There are two ways to dine in Provincetown. Visitors are apt to double down on Commerical Street
and absorb the dynamic energy of hundreds of passersby. Whereas, regulars tend to skirt past the commotion, preferring a quiet night in the West End at a popular haunt like Victor’s.
Victor’s has it all. Cathedral ceilings, precious works of art, whispers of an attempted murder carried out by Victor himself, and tuna paté served on fresh loaves of crusty bread.
From the outside, Victor’s appears to be just another quaint home in a residential neighborhood. A beautiful flower garden gives way to couches and a firepit on the front patio where a small circular sign reads, “Shhhh!! While using our patio please be considerate of our neighbors.” You can tell they mean business because of the extra exclamation point. Make no mistake, this is as far from a tourist trap as one gets in Provincetown.

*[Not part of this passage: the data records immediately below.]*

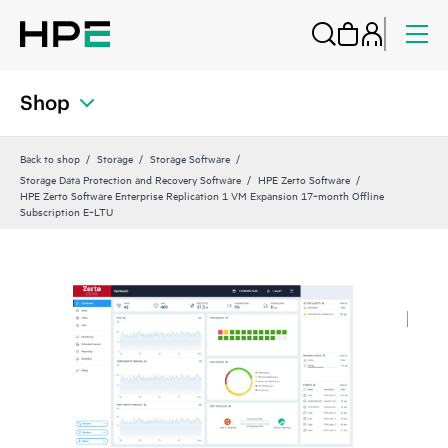
Shop
Back to shop
Storage
Storage Software
Storage Data Protection and Recovery Software
HPE Zerto Software
HPE Zerto Software Enterprise Replication 1 VM Expansion 17‑month Offline
Subscription E‑LTU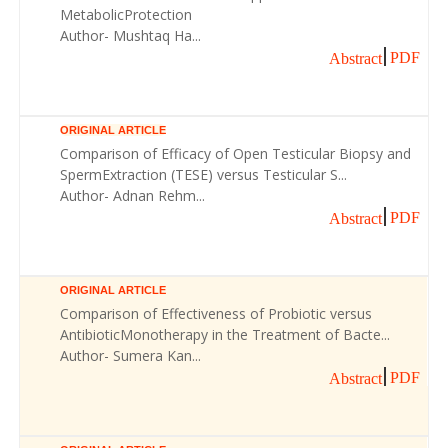
MetabolicProtection
Author- Mushtaq Ha...
PDF
Abstract
ORIGINAL ARTICLE
Comparison of Efficacy of Open Testicular Biopsy and
SpermExtraction (TESE) versus Testicular S...
Author- Adnan Rehm...
PDF
Abstract
ORIGINAL ARTICLE
Comparison of Effectiveness of Probiotic versus
AntibioticMonotherapy in the Treatment of Bacte...
Author- Sumera Kan...
PDF
Abstract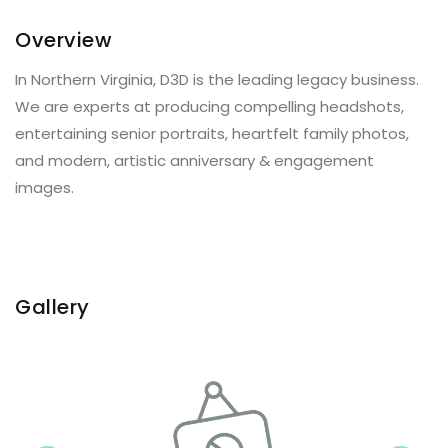
Overview
In Northern Virginia, D3D is the leading legacy business.
We are experts at producing compelling headshots,
entertaining senior portraits, heartfelt family photos,
and modern, artistic anniversary & engagement
images.
Gallery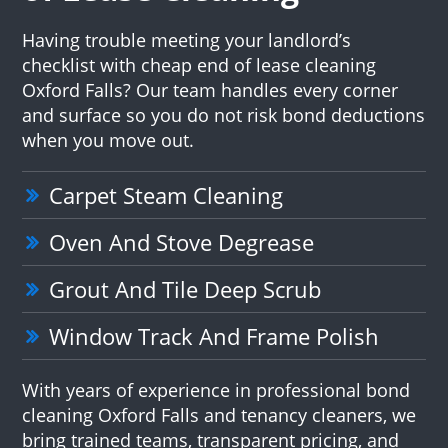
Having trouble meeting your landlord’s
checklist with cheap end of lease cleaning
Oxford Falls? Our team handles every corner
and surface so you do not risk bond deductions
when you move out.
Carpet Steam Cleaning
Oven And Stove Degrease
Grout And Tile Deep Scrub
Window Track And Frame Polish
With years of experience in professional bond
cleaning Oxford Falls and tenancy cleaners, we
bring trained teams, transparent pricing, and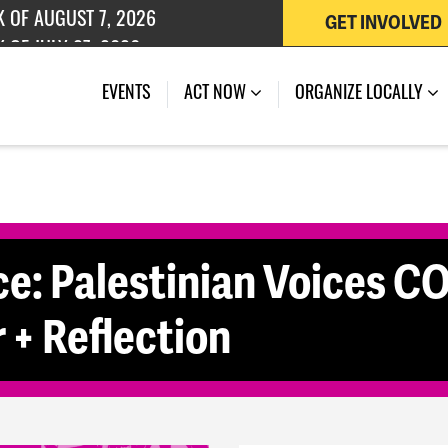
GET INVOLVED
K OF AUGUST 7, 2026
 OF JULY 27, 2026
(CURRENT)
EVENTS
ACT NOW
ORGANIZE LOCALLY
ce: Palestinian Voices 
+ Reflection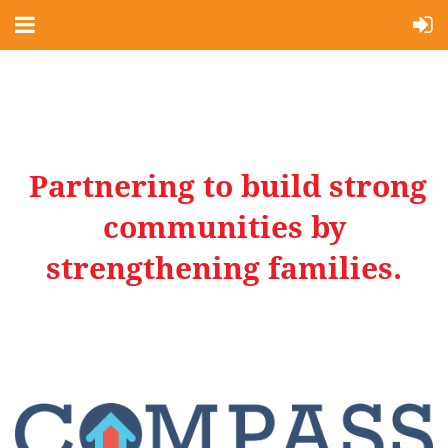
Partnering to build strong
communities by
strengthening families.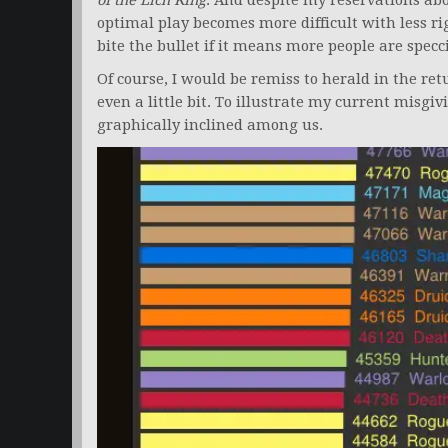
of the Lich King
. And despite my reservations abo
optimal play becomes more difficult with less rig
bite the bullet if it means more people are specc
Of course, I would be remiss to herald in the r
even a little bit. To illustrate my current misgi
graphically inclined among us.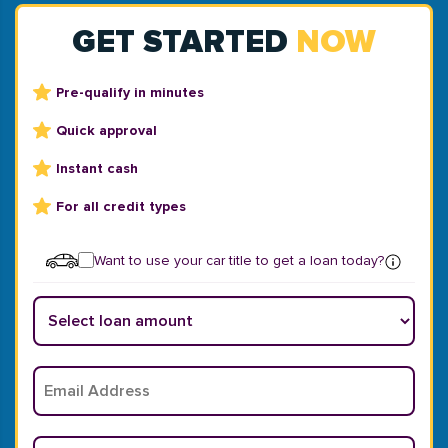
GET STARTED
NOW
Pre-qualify in minutes
Quick approval
Instant cash
For all credit types
Want to use your car title to get a loan today?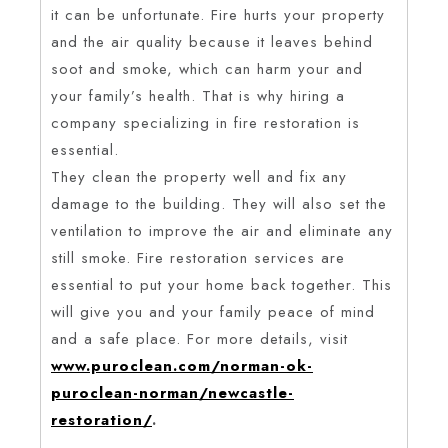
it can be unfortunate. Fire hurts your property
and the air quality because it leaves behind
soot and smoke, which can harm your and
your family’s health. That is why hiring a
company specializing in fire restoration is
essential.
They clean the property well and fix any
damage to the building. They will also set the
ventilation to improve the air and eliminate any
still smoke. Fire restoration services are
essential to put your home back together. This
will give you and your family peace of mind
and a safe place. For more details, visit
www.puroclean.com/norman-ok-
puroclean-norman/newcastle-
restoration/
.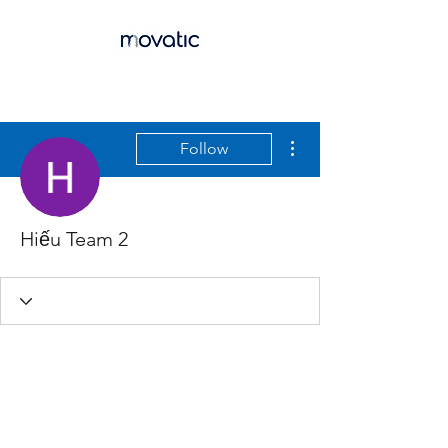
More actions
Follow
Hiếu Team 2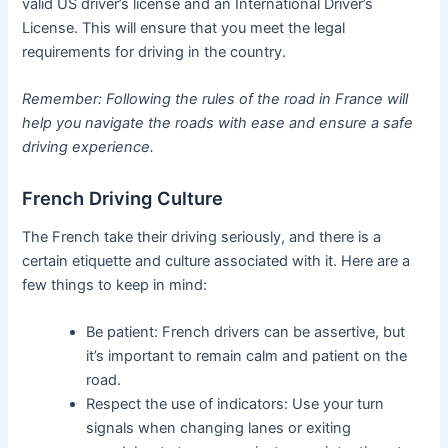
valid US driver’s license and an International Driver’s
License. This will ensure that you meet the legal
requirements for driving in the country.
Remember: Following the rules of the road in France will
help you navigate the roads with ease and ensure a safe
driving experience.
French Driving Culture
The French take their driving seriously, and there is a
certain etiquette and culture associated with it. Here are a
few things to keep in mind:
Be patient: French drivers can be assertive, but
it’s important to remain calm and patient on the
road.
Respect the use of indicators: Use your turn
signals when changing lanes or exiting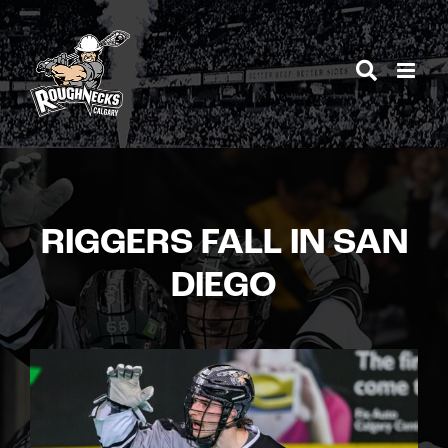
Skip
to
content
RIGGERS FALL IN SAN
DIEGO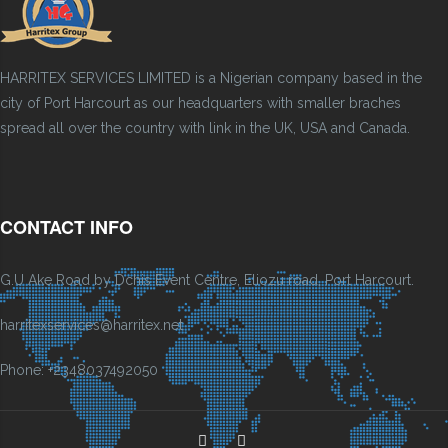
HARRITEX SERVICES LIMITED is a Nigerian company based in the
city of Port Harcourt as our headquarters with smaller braches
spread all over the country with link in the UK, USA and Canada.
CONTACT INFO
G.U Ake Road by Dchis Event Centre, Eliozu road, Port Harcourt.
harritexservices@harritex.net
Phone: +2348037492050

A meal at Victor’s feels like you’ve been invited out to your most swanky friend’s beach house for a private dinner party. All of the small plates on the menu are designed for sharing so don’t hold back. Two dishes per person seems to be the rule of thumb.
Start with the tuna tartare, served on a house made tortilla chip topped with fresh local tuna, avocado relish, and a rich tamari sauce that makes for an alluring umami bite. Order some bacon wrapped dates for the table. These are fresh dates, not the wrinkly Medjools that you’ll find in the mirin-braised short ribs.
Fresh dates are in season for just two short summer months and their honeysuckle sweetness will send you into a frenzy when coupled with the buttery crunch of hazelnuts and the jolt of roasted garlic.
Graduate to the sake steamed mussels and an order of handmade pork dumplings served with a savory peanut sauce. The deconstructed ahi Napoleon is fun to excavate for bits of cajun-seared tuna, crispy wontons, avocado, and delicate micro-greens. There are lobster sliders to please the crowd, served between shining knots of brioche alongside hand cut french fries.
It’s worth pausing by the lucent fire pit with your companions on the way out to tick off all of the dishes you’ve tried and compare your favorites. Just remember not to tick off the neighbors; after all, we’d like a return invitation to the most cherished dinner party in Provincetown.